優しく撫でてくれるきちんとした感触を伴って、夢みたいな愛の言葉が、私の前髪に、頭の中に、枕元に降り注ぐ。
「好きです」
そうっとまつ毛の上をすべる指先も
「独り占めしたい」
頬を包む熱も
「ので、あまり気安く笑顔を振りまかないこと」
そして静かに溢れたため息も全部
「と言っても無駄なんでしょうけど」
正真正銘ニアのものだ。
ああどうしよう。ごくりと喉を鳴らさぬよう、もぞりと体を動かさぬよう。
全身全霊をかけてこの時を味わうのに、必死!
窓際から差し込む月明かりが薄れていく。
視界が暗くなっていく。
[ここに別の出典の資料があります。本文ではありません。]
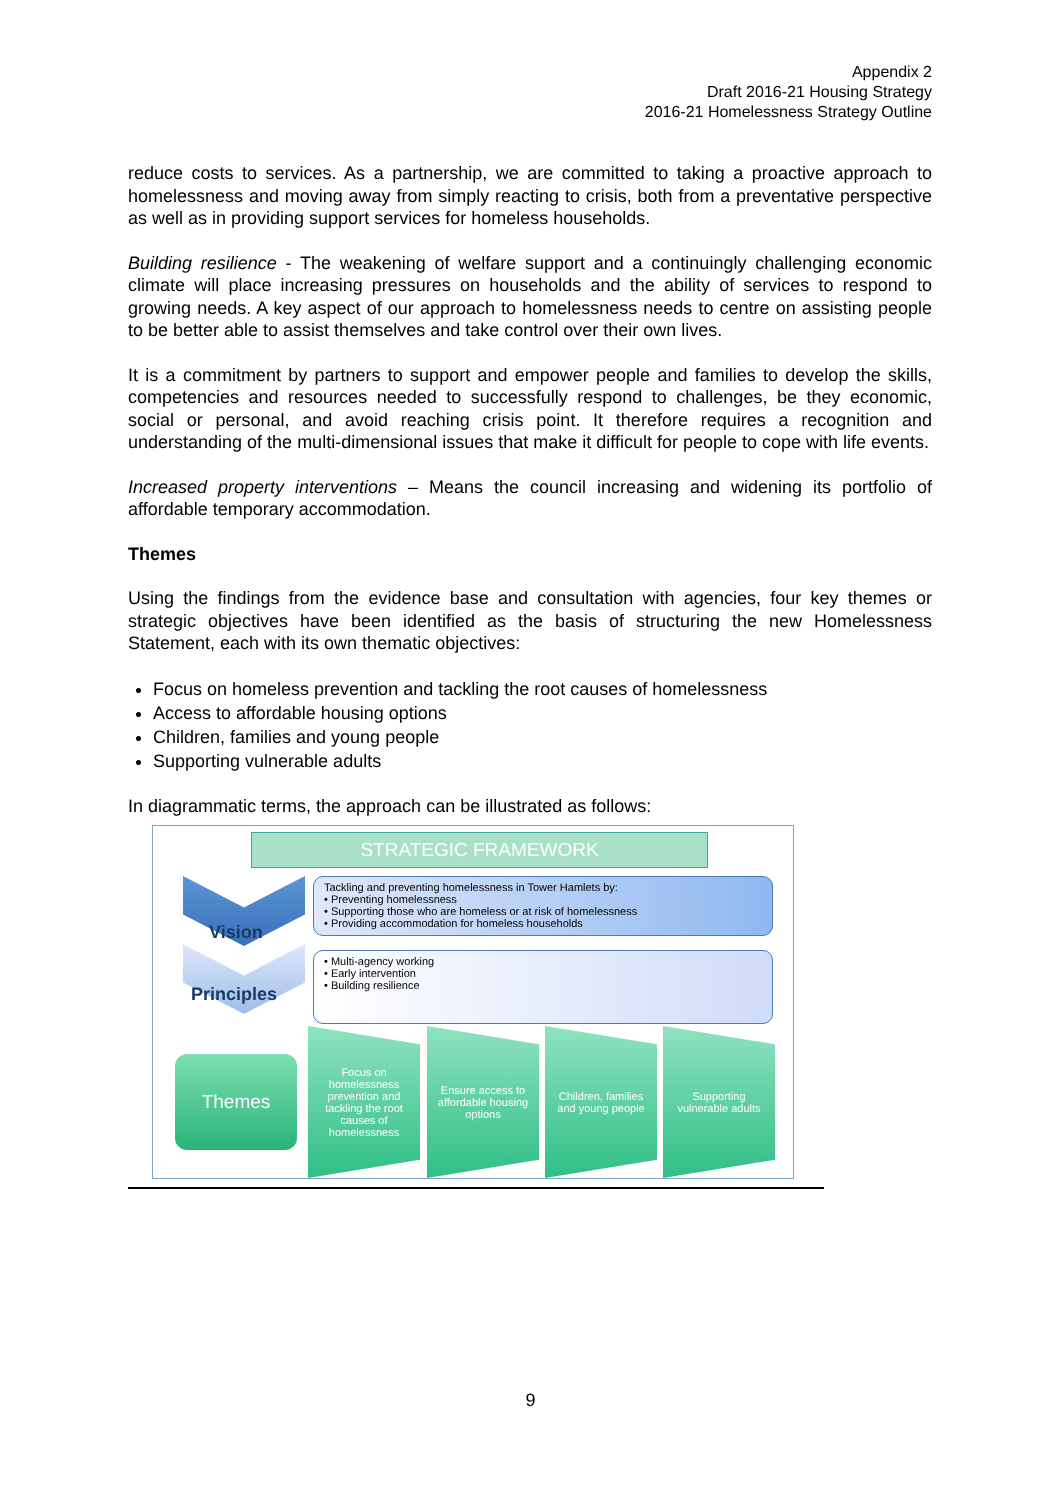Appendix 2
Draft 2016-21 Housing Strategy
2016-21 Homelessness Strategy Outline
reduce costs to services. As a partnership, we are committed to taking a proactive approach to homelessness and moving away from simply reacting to crisis, both from a preventative perspective as well as in providing support services for homeless households.
Building resilience - The weakening of welfare support and a continuingly challenging economic climate will place increasing pressures on households and the ability of services to respond to growing needs. A key aspect of our approach to homelessness needs to centre on assisting people to be better able to assist themselves and take control over their own lives.
It is a commitment by partners to support and empower people and families to develop the skills, competencies and resources needed to successfully respond to challenges, be they economic, social or personal, and avoid reaching crisis point. It therefore requires a recognition and understanding of the multi-dimensional issues that make it difficult for people to cope with life events.
Increased property interventions – Means the council increasing and widening its portfolio of affordable temporary accommodation.
Themes
Using the findings from the evidence base and consultation with agencies, four key themes or strategic objectives have been identified as the basis of structuring the new Homelessness Statement, each with its own thematic objectives:
Focus on homeless prevention and tackling the root causes of homelessness
Access to affordable housing options
Children, families and young people
Supporting vulnerable adults
In diagrammatic terms, the approach can be illustrated as follows:
STRATEGIC FRAMEWORK
Vision
Tackling and preventing homelessness in Tower Hamlets by:
• Preventing homelessness
• Supporting those who are homeless or at risk of homelessness
• Providing accommodation for homeless households
Principles
• Multi-agency working
• Early intervention
• Building resilience
Themes
Focus on homelessness prevention and tackling the root causes of homelessness
Ensure access to affordable housing options
Children, families and young people
Supporting vulnerable adults
9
瞑った瞼越しにも分かる。
普段のニアが嘘みたいに優しい、柔らかくて温かいキス。
二度、三度、少し離れては角度を変えて、熱が増したり引いたりする。
このまま腕を回して抱きつきたい。
そんな衝動を抑えていたら、おでこにラストのキスが降り注いで。
「…プレゼントです」
ありがとニアサンタさん。
これはシャイな彼からもらう、最高のクリスマスプレゼント。
「…満足したらいい加減ゆっくり寝てください。ではまた明日」
おっと!
擦れるパジャマの裾の音を聞きながら慌てて訂正。
これは”観察力鋭い彼”からもらう、最高のクリスマスプレゼントだったのだ。